Le Goethe-Institut est l'institut culturel de la République fédérale d'Allemagne actif au niveau mondial. L'une de ses tâches principales consiste à soutenir et à promouvoir les échanges culturels internationaux, car la rencontre et le dialogue sont fondamentaux dans les sociétés libres.
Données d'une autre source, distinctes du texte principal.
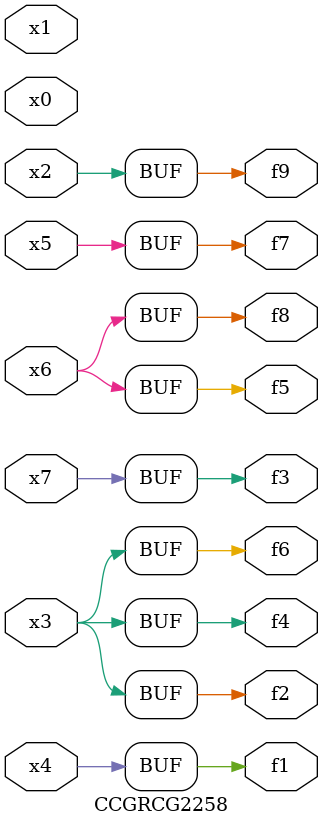
<source format=v>
module CCGRCG2258(
	input x0, x1, x2, x3, x4, x5, x6, x7,
	output f1, f2, f3, f4, f5, f6, f7, f8, f9
);
	assign f1 = x4;
	assign f2 = x3;
	assign f3 = x7;
	assign f4 = x3;
	assign f5 = x6;
	assign f6 = x3;
	assign f7 = x5;
	assign f8 = x6;
	assign f9 = x2;
endmodule

</source>
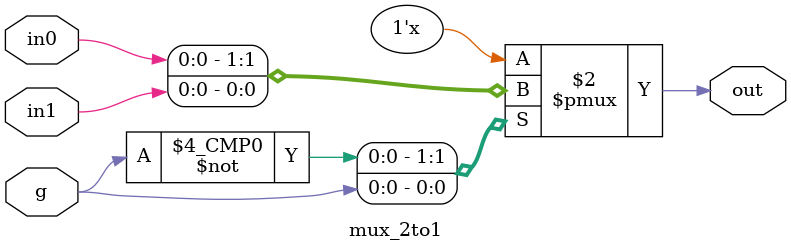
<source format=sv>
`timescale 1ns / 1ps

module mux_2to1 (
    input logic in0, in1,
    input logic g,
    output logic out
    );
    
    always_comb begin
        case(g)
            1'b0: out = in0;
            1'b1: out = in1;
        endcase    
    end    
    
endmodule
</source>
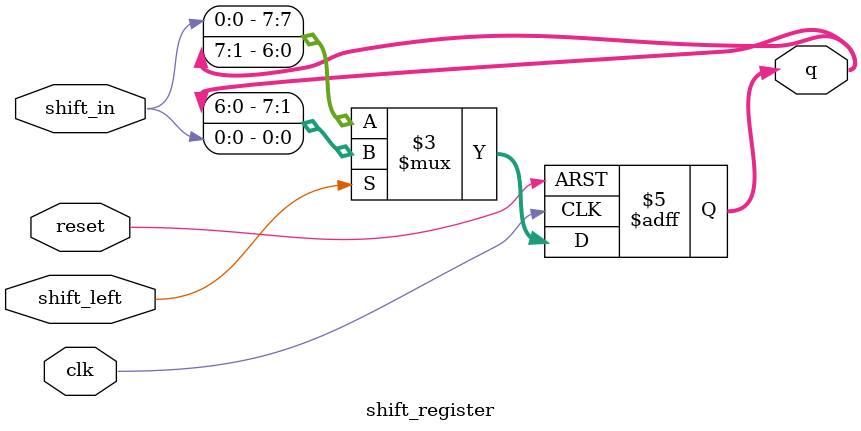
<source format=v>
module shift_register (
    input clk,          // Clock signal
    input reset,        // Reset signal
    input shift_in,     // Input data to be shifted in
    input shift_left,   // Control signal for left shift (1 for left shift, 0 for right shift)
    output reg [7:0] q  // 8-bit register output
);

    // Shift register logic
    always @(posedge clk or posedge reset) begin
        if (reset) begin
            q <= 8'b00000000;  // Reset the register to 0
        end else begin
            if (shift_left) begin
                q <= {q[6:0], shift_in};  // Left shift (shift in goes to LSB)
            end else begin
                q <= {shift_in, q[7:1]};  // Right shift (shift in goes to MSB)
            end
        end
    end

endmodule

</source>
Nos projets rassemblent des pratiques et des réflexions artistiques, scientifiques, sociales et quotidiennes, qui reflètent la diversité des cultures dans nos sociétés. Nous cherchons à rendre visible le savoir tacite, à remettre en question les récits hégémoniques et à envisager d'autres perspectives dans la conception et la communication de notre programmation. Nous accordons une très grande importance à la collaboration et au travail en commun au sein de notre équipe et avec des partenaires engagés.

La crise climatique menace toutes les sociétés, en particulier celles qui vivent dans le Nord circumpolaire. Si les connaissances indigènes sont de plus en plus reconnues dans les discours internationaux, c’est parce qu’elles sont surtout considérées comme une réponse au défi du changement climatique. Le programme The Right To Be Cold reconnaît le lien et l'interdépendance entre l'urgence de la crise climatique et la pertinence des droits des peuples autochtones et de l'autodétermination. Le projet est un point de départ pour partager des connaissances et relier les discours du Nord avec ceux du Sud.

La chaîne de résidences s’inscrit dans le dossier The Right To Be Cold, qui regroupe un nombre croissant de textes de personnes provenant du Nord circumpolaire autour du thème « Justice climatique pour l’Arctique". Ce dernier est à son tour intégré dans le magazine en ligne Ecologues - How We Survive the Human Age, lequel comprend des contributions d’expert.e.s du monde entier.